Les politiques publiques. Afin de faciliter le développement de la filière de la construction en bois dans son ensemble, l’État a élaboré le plan «Industries du bois» en 2013 autour d’un projet fédérateur : la construction d’immeubles de 30 étages en bois d’ici 2030. D’autre part, le plan bois-construction de la direction habitat, urbanisme et paysages au sein du ministère de l’Écologie a été prorogé jusqu’en 2016. Son objectif est triple : valoriser dans la construction la ressource en bois feuillus, particulièrement abondante en France mais peu exploitée par l’aval de la filière ; améliorer l’attractivité des formations du bois pour développer les compétences et l’emploi au niveau national (selon le rectorat, il y aurait plus de 3 300 élèves et apprentis formés par an dans la région) ; promouvoir les solutions bois pour la réhabilitation des bâtiments et aboutir à la proposition de systèmes constructifs performants. Jean-Emmanuel Hermès compte notamment sur les prescripteurs, maîtres-d’oeuvre, designers et architectes pour faire partager à leurs clients les qualités d’un environnement en bois et susciter l’envie de s’engager dans de nouvelles constructions innovantes.
Les ressources du bois. Avec une productivité annuelle d’environ 7,5 m³ par hectare et par an (9 m³ en prenant en compte les branches), la forêt régionale se situe plus de 30% au-dessus de la moyenne nationale qui est de 5,6 m³ par hectare et par an. Dans la famille du bois, on dénombre trois éléments majeurs, le bois d’œuvre, le bois d’industrie et le bois de feu.

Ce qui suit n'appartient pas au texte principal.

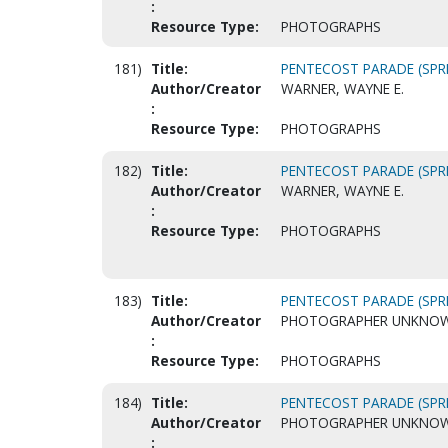
:
Resource Type:
PHOTOGRAPHS
181)
Title:
PENTECOST PARADE (SPRI
Author/Creator
WARNER, WAYNE E.
:
Resource Type:
PHOTOGRAPHS
182)
Title:
PENTECOST PARADE (SPRI
Author/Creator
WARNER, WAYNE E.
:
Resource Type:
PHOTOGRAPHS
183)
Title:
PENTECOST PARADE (SPRI
Author/Creator
PHOTOGRAPHER UNKNO
:
Resource Type:
PHOTOGRAPHS
184)
Title:
PENTECOST PARADE (SPRI
Author/Creator
PHOTOGRAPHER UNKNO
: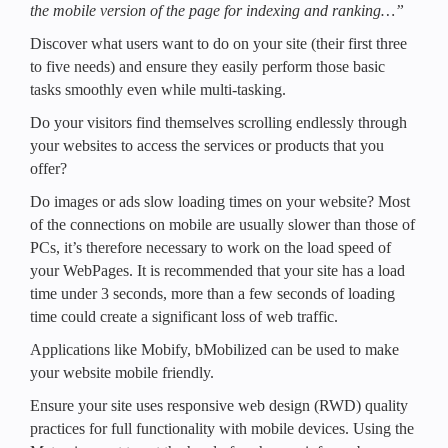
the mobile version of the page for indexing and ranking…”
Discover what users want to do on your site (their first three
to five needs) and ensure they easily perform those basic
tasks smoothly even while multi-tasking.
Do your visitors find themselves scrolling endlessly through
your websites to access the services or products that you
offer?
Do images or ads slow loading times on your website? Most
of the connections on mobile are usually slower than those of
PCs, it’s therefore necessary to work on the load speed of
your WebPages. It is recommended that your site has a load
time under 3 seconds, more than a few seconds of loading
time could create a significant loss of web traffic.
Applications like Mobify, bMobilized can be used to make
your website mobile friendly.
Ensure your site uses responsive web design (RWD) quality
practices for full functionality with mobile devices. Using the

Le bois d’œuvre, destiné à être scié ou débité, est la partie du tronc comprise entre la section de base (souche) et la découpe dite «marchande» d’une longueur minimum de 2 mètres. Il est utilisé pour la construction de charpentes de maisons et pour la fabrication d’une multitude d’autres produits, souvent reliés à la construction et à la rénovation résidentielles. Le bois d’industrie, bois rond non transformé, est normalement destiné à des emplois industriels tels que des poteaux, de la pâte à papier, etc. Quant au bois de feu, il est utilisé pour le chauffage domestique et comprend des perches et autres parties hautes de l’arbre, ainsi que des sous-produits et des déchets de transformation.
La moitié de la récolte totale de bois issue des forêts régionales constitue du bois énergie. La majorité du bois d’œuvre quitte quant à elle la région et une part importante est exportée, majoritairement chez nos voisins européens, mais également en Asie et dans les pays du Maghreb. Dans le cadre du contrat de filière et du Pôle d’excellence régional bois, les partenaires cherchent à développer des filières courtes via de nouveaux débouchés pour les bois locaux, et ce, avec le soutien du conseil régional Nord – Pas-de-Calais – Picardie. Les objectifs fixés à l’horizon 2020 en matière environnementale reposent en grande partie sur la contribution déterminante de la forêt et du bois.